Regulatory Referrals
Following growing concerns, reports have now been filed with both the SEC’s Division of Enforcement and FINRA, according to sources familiar with the matter. The SEC accepts tips through its Tips, Complaints, and Referrals (TCR) system, and FINRA encourages investors to report suspected fraud.
Whether regulators will act against Fund Finance remains to be seen. Past cases show enforcement agencies often wait until significant investor harm is demonstrated before bringing charges.
Lessons for Investors
Even without formal enforcement action, Fund Finance provides a timely reminder of the due diligence needed in today’s crowdfunding and fintech markets:
- Verify Registration – Check SEC EDGAR, FINRA BrokerCheck, and state securities regulators to confirm legitimacy.
- Beware Unrealistic Returns – Daily yields of 3–5% are not consistent with legal, sustainable investments.
- Demand Disclosures – Legitimate crowdfunding offerings provide detailed offering circulars, risk factors, and financial statements.
- Report Suspicions – The SEC, FINRA, and the FBI’s Internet Crime Complaint Center (IC3) accept investor complaints.
Fund Finance may market itself as a forward-looking crowdfunding platform, but its promises raise serious questions under U.S. securities law.
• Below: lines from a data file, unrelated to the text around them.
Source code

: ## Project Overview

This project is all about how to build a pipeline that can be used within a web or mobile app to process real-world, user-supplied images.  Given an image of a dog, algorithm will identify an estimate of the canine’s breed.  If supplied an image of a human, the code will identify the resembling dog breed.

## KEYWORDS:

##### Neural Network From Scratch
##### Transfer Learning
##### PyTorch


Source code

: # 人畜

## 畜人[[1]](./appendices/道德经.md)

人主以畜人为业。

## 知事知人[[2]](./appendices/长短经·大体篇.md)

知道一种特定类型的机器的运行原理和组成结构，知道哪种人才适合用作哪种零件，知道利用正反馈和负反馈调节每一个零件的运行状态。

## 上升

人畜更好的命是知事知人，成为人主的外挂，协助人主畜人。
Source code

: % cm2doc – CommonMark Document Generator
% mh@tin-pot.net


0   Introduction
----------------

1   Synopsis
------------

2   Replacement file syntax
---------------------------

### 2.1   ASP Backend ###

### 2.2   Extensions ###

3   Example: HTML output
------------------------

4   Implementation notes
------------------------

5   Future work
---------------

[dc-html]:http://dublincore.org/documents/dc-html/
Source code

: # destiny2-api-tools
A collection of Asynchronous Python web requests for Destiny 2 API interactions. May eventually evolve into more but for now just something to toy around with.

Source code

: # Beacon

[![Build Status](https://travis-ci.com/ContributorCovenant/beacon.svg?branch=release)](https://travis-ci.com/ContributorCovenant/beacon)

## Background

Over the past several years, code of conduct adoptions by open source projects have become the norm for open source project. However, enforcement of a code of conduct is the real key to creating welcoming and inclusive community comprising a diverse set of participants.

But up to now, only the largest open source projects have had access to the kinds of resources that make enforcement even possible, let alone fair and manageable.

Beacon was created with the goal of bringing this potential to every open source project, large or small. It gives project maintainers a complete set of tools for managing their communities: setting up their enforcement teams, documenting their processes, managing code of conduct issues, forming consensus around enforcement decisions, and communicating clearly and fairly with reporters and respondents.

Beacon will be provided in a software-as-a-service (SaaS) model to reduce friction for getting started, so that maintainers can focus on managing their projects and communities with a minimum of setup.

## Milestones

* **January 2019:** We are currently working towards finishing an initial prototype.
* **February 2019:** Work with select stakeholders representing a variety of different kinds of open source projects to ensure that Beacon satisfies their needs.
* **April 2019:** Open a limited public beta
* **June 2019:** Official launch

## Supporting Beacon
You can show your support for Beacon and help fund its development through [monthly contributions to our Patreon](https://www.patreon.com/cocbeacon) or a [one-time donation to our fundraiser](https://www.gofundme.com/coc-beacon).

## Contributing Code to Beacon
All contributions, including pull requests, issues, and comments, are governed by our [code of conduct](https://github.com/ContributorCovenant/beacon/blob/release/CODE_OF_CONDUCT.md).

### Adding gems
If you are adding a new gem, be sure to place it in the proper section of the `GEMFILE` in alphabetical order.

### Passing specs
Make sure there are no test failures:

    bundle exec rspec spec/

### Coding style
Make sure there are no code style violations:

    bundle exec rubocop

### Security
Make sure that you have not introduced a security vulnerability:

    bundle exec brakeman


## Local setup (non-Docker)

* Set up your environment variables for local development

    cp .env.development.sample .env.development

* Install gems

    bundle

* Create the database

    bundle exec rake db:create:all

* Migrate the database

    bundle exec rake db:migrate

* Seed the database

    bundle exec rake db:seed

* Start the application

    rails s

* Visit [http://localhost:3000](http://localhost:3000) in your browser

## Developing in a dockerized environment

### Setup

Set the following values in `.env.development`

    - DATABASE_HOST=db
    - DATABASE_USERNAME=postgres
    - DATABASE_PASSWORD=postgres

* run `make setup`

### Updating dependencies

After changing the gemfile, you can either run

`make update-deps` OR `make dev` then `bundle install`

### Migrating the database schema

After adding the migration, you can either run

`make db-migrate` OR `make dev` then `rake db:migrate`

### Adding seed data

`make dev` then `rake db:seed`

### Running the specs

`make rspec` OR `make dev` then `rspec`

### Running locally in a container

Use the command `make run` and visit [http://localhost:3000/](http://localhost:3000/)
Until regulators complete their review, the site remains a case study in why investor education and skepticism are critical.
As crowdfunding continues to grow, so too does the need for vigilance. For every legitimate startup seeking capital through regulated channels, there are questionable actors exploiting the crowdfunding boom with offers that sound too good to be true, because, more often than not, they are.